At 9 pm on 18 April 1775, the tireless Dr. Joseph Warren, one of the few remaining Sons of Liberty in Boston, informed William Dawes and Paul Revere to be prepared to ride. Both Dawes and Revere were couriers for the Sons of Liberty, and Revere had even warned Lexington and Concord of the impending raid two days before. But a general alarm to raise the minuteman companies was beyond Warren’s sole authority. The Massachusetts’s Provisional Council required the five members of the Committee of Public Safety to unanimously vote to raise the alarm. Warren was the only member in Boston. Three were staying at the Black Horse Tavern in Menotomy, across the river, and the fourth was in Charlestown. Traveling and gathering them up for the vote would take time and possibly cause a later alert, if the British moved while he was away. He decided to stay and personally oversee the placing of the lanterns in the Old North Church

Dr. Warren was waiting for the British to move before sending the initial signal. Revere had actually coordinated the system two days before but it was left to Warren to actually initiate it. If Revere and Dawes saw one lantern in the steeple, the British raiding force was moving via the Boston Neck; if there were two lanterns, they moved by boat across the Charles River estuary. They would then alert the countryside of the British Army’s movements and raise the minute companies; Dawes by the Neck and Revere by rowing to Cambridge first. The two riders were to meet Samuel Prescott, a Concord native, just past Lexington to make the journey to Concord. Neither Revere nor Dawes were familiar with the roads west of Lexington and Prescott was to be their guide.

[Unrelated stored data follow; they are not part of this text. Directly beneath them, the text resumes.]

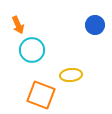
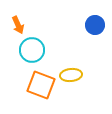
orange square: moved 10 px up
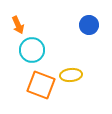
blue circle: moved 6 px left
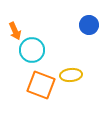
orange arrow: moved 3 px left, 6 px down
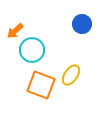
blue circle: moved 7 px left, 1 px up
orange arrow: rotated 72 degrees clockwise
yellow ellipse: rotated 50 degrees counterclockwise
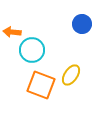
orange arrow: moved 3 px left, 1 px down; rotated 48 degrees clockwise
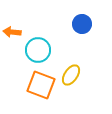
cyan circle: moved 6 px right
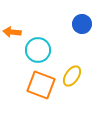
yellow ellipse: moved 1 px right, 1 px down
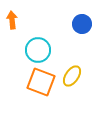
orange arrow: moved 12 px up; rotated 78 degrees clockwise
orange square: moved 3 px up
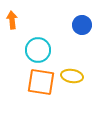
blue circle: moved 1 px down
yellow ellipse: rotated 65 degrees clockwise
orange square: rotated 12 degrees counterclockwise
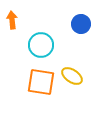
blue circle: moved 1 px left, 1 px up
cyan circle: moved 3 px right, 5 px up
yellow ellipse: rotated 25 degrees clockwise
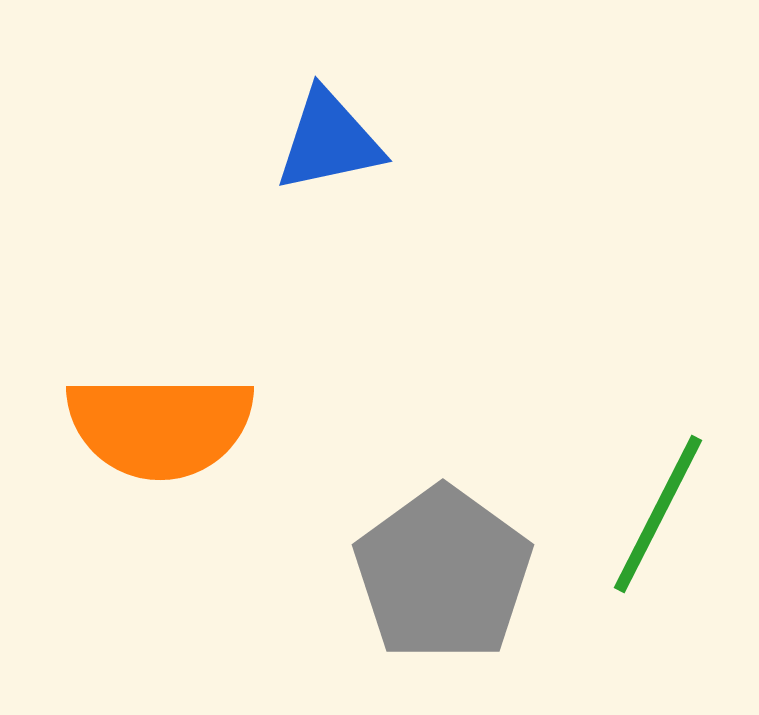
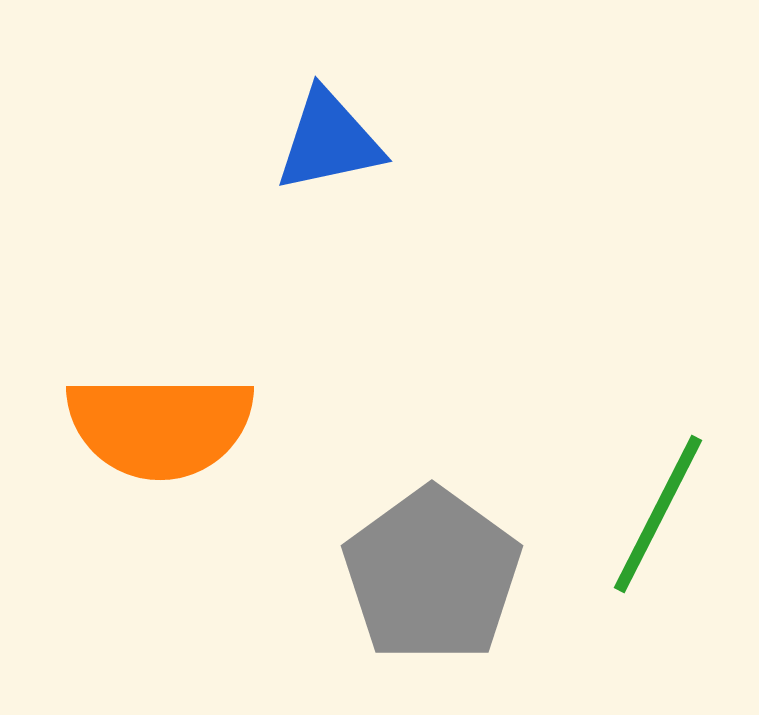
gray pentagon: moved 11 px left, 1 px down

The massing of boats and barges was a clear sign that the British were going to cross the estuary. It was only a question of when it was going to happen. Warren, Revere and Dawes did not have long to wait. It seemed everyone knew what was about except the British troops that were going to participate in the battle. About 9:30pm Lieut. Col. Francis Smith, the commander of the raid was finally informed of the mission.

At 10 pm, 18 April, 1775, 700 troops under Smith and his executive officer, Major John Pitcairn, loaded barges off of the Boston Commons. Dr. Warren immediately had two lanterns placed in Old North Church, and Revere and Dawes departed for Lexington and Concord, rousing minute companies along the way. Their routes were not always safe, Gage sent out officers on horseback to patrol the roads to prevent just such a warning. The British landed at Lechmere Point at 11pm and began their march on Lexington and Concord.